CONSIGNES
(1) Extrayez du texte sur l'agriculture urbaine le passage allant de « Pour les fermes » jusqu'à « le fondateur d’Amazon. » inclus.
(2) D'après le texte sur l'agriculture urbaine, quelle somme la startup Agricool a-t-elle levée en 2017 ?
(3) Expliquez, s'il vous plaît, en une à trois phrases pourquoi Podponics et Verticrop ont déposé le bilan, selon le texte sur l'agriculture urbaine.

EXTRAIT DE TEXTE
-*-*-

Pour les fermes urbaines dont le modèle repose sur la vente de production agricole, l’accès aux financements externe est indispensable pour atteindre l’effet de volume indispensable à la rentabilité. Dans cette optique, la startup française Agricool a levé 8 millions d’euros auprès d’investisseurs privés au cours de l’année 2017, pour produire et vendre des fraises en plein Paris. A l’échelle internationale, les startups leader accélèrent leur développement, comme Aerofarms qui a levé plus de 60 millions de dollars et prévoit d’ouvrir 25 fermes sur les quatre continents d’ici 2020. La startup Plenty qui vient seulement de souffler sa troisième bougie, vient de boucler un financement de 200 millions d’euros, notamment auprès de Jeff Bezos, le fondateur d’Amazon.
Pour autant, les récents échecs dans le secteur poussent à un peu de prudence, les difficultés étant encore nombreuses. Google a notamment arrêté en 2016, faute de résultat probant, l’un de ses projets «Moonshot» d’agriculture verticale automatique destiné à produire en intérieur du riz ou des céréales. Le passage à une production de grande échelle est aussi un enjeu central pour assurer une certaine rentabilité. Podponics, une startup d’Atlanta qui avait levé 15 millions de dollars, et Verticrop, une startup de Vancouver, ont toutes les deux déposées le bilan faute d’avoir réussi à trouver un modèle de production moins coûteux et gourmand en main d’œuvre. Par ailleurs, l’enjeu de maturité technologique reste central. La consommation énergétique nécessaire pour chauffer, éclairer et ventiler les cultures verticales reste encore très importante. De plus, la fiabilité et les performances du matériel de production est encore à éprouver : Farmed Her, la plus grande ferme Aquaponique des Etats Unis a fermé ses portes, notamment du fait de difficultés rencontrée avec ses LED. Comme dans la majorité des industries, la démocratisation et la diffusion des technologies permettront d’augmenter les performances et réduire les coûts dans les années à venir. D’ici ce momentum, les startups de l’agriculture urbaine devront être en mesure d’innover et de s’ajuster.

-*-*-

DONNÉES FOURNIES
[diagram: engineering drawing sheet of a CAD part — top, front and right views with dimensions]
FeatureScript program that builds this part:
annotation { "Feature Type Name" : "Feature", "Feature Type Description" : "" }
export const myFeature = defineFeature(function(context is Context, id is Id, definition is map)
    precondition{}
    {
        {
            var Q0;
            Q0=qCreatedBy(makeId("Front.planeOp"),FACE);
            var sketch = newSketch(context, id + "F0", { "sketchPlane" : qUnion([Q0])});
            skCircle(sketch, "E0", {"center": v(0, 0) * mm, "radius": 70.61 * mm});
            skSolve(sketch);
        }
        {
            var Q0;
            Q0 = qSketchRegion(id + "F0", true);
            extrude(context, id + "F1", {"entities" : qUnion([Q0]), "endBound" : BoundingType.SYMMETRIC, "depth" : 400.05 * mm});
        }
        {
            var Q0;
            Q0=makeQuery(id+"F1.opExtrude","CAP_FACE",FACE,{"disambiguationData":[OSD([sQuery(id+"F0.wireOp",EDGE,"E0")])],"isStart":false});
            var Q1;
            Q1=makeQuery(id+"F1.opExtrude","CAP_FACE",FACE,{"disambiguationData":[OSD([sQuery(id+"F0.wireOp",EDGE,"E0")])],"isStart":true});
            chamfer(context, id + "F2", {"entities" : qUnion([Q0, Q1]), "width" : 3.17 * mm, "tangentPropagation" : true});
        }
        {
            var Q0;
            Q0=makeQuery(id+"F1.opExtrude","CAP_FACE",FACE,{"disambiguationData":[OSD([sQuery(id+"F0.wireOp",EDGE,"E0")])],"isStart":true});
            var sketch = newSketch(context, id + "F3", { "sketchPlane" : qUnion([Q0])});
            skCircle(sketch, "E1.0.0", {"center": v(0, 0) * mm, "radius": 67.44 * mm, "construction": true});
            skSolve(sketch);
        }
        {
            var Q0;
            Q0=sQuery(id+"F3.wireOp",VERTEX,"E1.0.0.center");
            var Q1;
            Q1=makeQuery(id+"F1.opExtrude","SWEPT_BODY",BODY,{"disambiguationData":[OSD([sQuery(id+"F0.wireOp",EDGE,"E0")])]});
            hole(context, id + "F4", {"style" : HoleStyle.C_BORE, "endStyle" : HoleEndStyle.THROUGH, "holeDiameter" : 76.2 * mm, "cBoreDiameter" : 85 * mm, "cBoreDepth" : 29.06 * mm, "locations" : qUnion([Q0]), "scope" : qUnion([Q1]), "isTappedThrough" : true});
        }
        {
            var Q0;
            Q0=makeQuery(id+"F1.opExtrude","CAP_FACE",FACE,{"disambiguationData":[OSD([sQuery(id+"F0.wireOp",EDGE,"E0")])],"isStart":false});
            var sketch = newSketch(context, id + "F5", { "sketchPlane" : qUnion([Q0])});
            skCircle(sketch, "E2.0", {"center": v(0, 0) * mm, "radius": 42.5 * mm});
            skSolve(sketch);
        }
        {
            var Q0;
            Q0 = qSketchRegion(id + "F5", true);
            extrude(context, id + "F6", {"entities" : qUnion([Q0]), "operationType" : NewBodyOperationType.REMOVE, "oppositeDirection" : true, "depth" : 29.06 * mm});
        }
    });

-*-*-

CORRIGÉ DES EXERCICES
(1)
Pour les fermes urbaines dont le modèle repose sur la vente de production agricole, l’accès aux financements externe est indispensable pour atteindre l’effet de volume indispensable à la rentabilité. Dans cette optique, la startup française Agricool a levé 8 millions d’euros auprès d’investisseurs privés au cours de l’année 2017, pour produire et vendre des fraises en plein Paris. A l’échelle internationale, les startups leader accélèrent leur développement, comme Aerofarms qui a levé plus de 60 millions de dollars et prévoit d’ouvrir 25 fermes sur les quatre continents d’ici 2020. La startup Plenty qui vient seulement de souffler sa troisième bougie, vient de boucler un financement de 200 millions d’euros, notamment auprès de Jeff Bezos, le fondateur d’Amazon.

(2) 8 millions d'euros, auprès d'investisseurs privés.

(3) Elles n'ont pas réussi à trouver un modèle de production moins coûteux et moins gourmand en main-d'œuvre.